Task instructions » Please continue the passage on Dr. King's "I Have a Dream" speech and "Letter from Birmingham Jail," starting right after its last sentence.

━━ Text excerpt

Dr. King begins his speech “I Have a Dream” providing the allusion to the time when the Emancipation Proclamation was signed. Dr King’s words reveal his beliefs in social justice and each line of his speech gives a serious picture about the social crisis. The purpose of his speech was to give freedom to the slaves and make all men equal. Through this speech, he reveals the dreadful plight of black people in America. Dr. King mentions that the black people have led a submissive life under the white dominated society. Dr. King points out that all rights and laws are insufficient for the black men and women. Dr. King says that even after 100 years, the black Americans live under isolation and segregation.
Dr. King’s “Letter from Birmingham Jail” is also a fine piece of literature that expresses his worries about the church, especially about the white clergymen who had a negative attitude against the black men in America. The disbelief of the white clergy and their discouraging attitude of religious and civil rights movement etc had a deep impact on King, and he wrote the letter to the priests regarding their irresponsible attitude in various other fields. As the president of southern Christian Leadership Conference, he could associate with other programs for the welfare activities for the blacks in America.
At the very beginning of the ”Letter from Birmingham Jail” itself, he tries to oppose the arguments raised against him by the white clergymen. He gives them a reply to their question why he is there in Birmingham. He says, “I am in Birmingham because injustice is here” and he continues to say, “Injustice anywhere is a threat to justice everywhere”. His views regarding the demonstrations are noteworthy. He is of the view that almost all the demonstrations taking place in Birmingham are futile in the case of the black Americans and it is the most segregated city in the United States. Negroes faced discrimination from all part of the society; even the courts did not show them any benevolence. Continuous bombings of Negro homes and churches in Birmingham turned them against the city leaders.

━━━━
━━ Items

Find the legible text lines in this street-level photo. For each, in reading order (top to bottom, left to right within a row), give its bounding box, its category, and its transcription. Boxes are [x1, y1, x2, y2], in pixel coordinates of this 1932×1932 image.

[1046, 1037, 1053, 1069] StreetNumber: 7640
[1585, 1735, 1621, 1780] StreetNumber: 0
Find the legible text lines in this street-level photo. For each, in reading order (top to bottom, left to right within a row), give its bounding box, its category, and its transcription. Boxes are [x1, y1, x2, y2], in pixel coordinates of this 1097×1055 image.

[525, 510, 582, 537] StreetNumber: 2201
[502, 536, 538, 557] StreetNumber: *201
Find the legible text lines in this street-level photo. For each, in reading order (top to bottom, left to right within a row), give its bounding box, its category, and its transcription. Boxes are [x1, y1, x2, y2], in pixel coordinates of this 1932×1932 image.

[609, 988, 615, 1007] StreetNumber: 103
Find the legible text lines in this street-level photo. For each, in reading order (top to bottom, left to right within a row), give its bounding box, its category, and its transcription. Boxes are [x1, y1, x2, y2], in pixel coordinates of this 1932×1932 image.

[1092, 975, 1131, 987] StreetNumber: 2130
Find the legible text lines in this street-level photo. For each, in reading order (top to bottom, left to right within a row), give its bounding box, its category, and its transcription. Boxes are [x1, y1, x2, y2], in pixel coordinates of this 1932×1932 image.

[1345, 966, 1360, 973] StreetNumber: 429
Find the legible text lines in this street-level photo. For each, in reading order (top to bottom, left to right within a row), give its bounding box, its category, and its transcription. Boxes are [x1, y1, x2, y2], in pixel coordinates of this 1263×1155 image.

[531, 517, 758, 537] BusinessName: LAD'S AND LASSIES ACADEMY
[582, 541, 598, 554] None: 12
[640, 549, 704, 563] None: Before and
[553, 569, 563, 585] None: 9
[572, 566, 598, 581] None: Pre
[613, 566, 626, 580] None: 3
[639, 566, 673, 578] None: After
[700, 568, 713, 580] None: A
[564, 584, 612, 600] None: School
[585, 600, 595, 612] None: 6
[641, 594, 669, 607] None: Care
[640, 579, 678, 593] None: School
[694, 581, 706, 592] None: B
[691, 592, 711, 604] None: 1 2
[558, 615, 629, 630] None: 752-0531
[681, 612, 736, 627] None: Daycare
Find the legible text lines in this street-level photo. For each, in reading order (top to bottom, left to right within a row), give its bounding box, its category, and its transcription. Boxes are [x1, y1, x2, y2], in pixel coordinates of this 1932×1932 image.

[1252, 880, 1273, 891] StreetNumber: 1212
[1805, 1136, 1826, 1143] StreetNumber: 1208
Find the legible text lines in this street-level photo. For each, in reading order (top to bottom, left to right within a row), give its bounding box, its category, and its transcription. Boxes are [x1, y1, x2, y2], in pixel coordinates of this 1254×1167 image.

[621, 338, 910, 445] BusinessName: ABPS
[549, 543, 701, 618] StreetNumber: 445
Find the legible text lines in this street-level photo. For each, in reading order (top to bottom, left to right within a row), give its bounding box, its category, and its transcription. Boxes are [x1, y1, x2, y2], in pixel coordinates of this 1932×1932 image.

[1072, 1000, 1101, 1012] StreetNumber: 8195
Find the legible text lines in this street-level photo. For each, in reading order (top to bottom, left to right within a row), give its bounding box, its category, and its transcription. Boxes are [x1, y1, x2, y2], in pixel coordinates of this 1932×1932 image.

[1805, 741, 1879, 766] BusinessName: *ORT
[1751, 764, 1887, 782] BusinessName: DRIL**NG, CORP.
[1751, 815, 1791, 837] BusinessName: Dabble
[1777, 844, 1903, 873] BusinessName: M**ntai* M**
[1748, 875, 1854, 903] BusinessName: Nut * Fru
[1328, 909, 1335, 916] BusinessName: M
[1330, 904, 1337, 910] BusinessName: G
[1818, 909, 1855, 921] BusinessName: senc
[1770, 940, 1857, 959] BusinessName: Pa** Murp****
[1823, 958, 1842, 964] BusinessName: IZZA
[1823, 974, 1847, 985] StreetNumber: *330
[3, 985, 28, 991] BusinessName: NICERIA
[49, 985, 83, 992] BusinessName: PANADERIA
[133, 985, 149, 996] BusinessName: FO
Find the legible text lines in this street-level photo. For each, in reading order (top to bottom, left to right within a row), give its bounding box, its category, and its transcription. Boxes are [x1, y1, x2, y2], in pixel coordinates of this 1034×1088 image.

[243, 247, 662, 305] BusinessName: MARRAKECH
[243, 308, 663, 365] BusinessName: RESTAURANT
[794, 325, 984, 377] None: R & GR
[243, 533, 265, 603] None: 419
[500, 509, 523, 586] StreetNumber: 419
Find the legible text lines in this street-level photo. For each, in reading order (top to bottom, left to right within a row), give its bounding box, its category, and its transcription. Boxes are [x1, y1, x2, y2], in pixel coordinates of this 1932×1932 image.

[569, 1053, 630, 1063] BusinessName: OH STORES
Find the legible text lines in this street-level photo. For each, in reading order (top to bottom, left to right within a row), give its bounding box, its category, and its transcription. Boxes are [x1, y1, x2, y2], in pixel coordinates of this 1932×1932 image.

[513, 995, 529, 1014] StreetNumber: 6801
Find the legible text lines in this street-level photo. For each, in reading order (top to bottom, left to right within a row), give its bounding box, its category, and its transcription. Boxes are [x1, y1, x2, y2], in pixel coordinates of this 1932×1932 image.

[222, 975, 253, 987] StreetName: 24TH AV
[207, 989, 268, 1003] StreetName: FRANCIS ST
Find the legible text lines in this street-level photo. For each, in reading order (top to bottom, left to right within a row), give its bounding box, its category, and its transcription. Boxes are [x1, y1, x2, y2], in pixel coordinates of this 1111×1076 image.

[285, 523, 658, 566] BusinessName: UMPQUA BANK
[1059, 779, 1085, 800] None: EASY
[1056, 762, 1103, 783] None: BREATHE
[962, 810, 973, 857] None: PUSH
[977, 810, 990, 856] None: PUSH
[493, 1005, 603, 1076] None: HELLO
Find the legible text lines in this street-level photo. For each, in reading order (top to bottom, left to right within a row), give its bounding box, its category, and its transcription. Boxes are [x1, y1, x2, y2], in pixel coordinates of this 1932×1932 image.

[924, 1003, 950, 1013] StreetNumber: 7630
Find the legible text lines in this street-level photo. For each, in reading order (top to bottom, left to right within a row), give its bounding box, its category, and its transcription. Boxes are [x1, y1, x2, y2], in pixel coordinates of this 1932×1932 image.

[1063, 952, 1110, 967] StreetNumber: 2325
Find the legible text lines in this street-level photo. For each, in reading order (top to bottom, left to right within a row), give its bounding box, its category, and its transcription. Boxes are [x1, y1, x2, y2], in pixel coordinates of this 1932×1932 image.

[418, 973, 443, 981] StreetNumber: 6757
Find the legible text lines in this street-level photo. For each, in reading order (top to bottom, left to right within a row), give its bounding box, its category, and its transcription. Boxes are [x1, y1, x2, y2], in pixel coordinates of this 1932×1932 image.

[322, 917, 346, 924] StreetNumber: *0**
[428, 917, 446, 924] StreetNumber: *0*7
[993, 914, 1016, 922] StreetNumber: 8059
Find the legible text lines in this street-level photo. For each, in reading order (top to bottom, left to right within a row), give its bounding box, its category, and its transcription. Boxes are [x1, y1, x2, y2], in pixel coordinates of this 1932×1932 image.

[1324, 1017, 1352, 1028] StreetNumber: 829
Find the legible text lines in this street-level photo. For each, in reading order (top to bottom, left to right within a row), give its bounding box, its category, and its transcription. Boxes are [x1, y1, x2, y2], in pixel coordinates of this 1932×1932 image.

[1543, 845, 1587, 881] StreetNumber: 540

━━━━

Written answer »
Dr. King never believes in violence. According to him non-violence is the best weapon for disobedience. He mentions the name of Mahatma Gandhi and his guidance in Indian independence struggle. King uses a stylistic language having poetic improvisation. In the first half of his speech King expresses the furious American nightmare of injustice and inequality. King tries to lead us into an imaginary world, where all men live in harmony.
In the second half of the speech, “I Have a Dream”, Martin Luther King shares his prospect of a better future with racial harmony. Dr. King uses the phrase ‘I have a dream’ several times in his speech. It may be a landmark on King’s inspirational concepts. This phrase is the core of speech by which he captured the minds of the people. King’s phrase “I have a dream “is like a rhetoric, which is used to enhance the soul.
King’s speech is marvelous both technically and ideologically. King’s speech is widely acceptable as an effective use of examples. King uses a number of metaphors in his speech. Through these metaphors, Dr. King enters to the soul of the speech. These metaphors form clear images that are connecting to certain emotions. For instance, Dr. King uses the metaphor ‘sweltering heat’ to express injustice. Injustice is uncomfortable and painful. Alexandra Alvarez rightly comments that the whole speech itself is metaphorical in nature and it reveals the political crises in America. He makes it clear when he says: “The speech event itself is metaphorical in nature, signaling political protest.” (Alvarez, 337-357).
The metaphors that King used absolutely increase the effectiveness of his speech
Many metaphors have been used in his “Letter from the Birmingham Jail” also. He uses it effectively while speaking about the religious support in the struggle for freedom. He feels that people loose their true belief in religion and he makes it clear when he says that they lost the ”spiritual salt that has preserved the true meaning of the gospel.” (King, p.8).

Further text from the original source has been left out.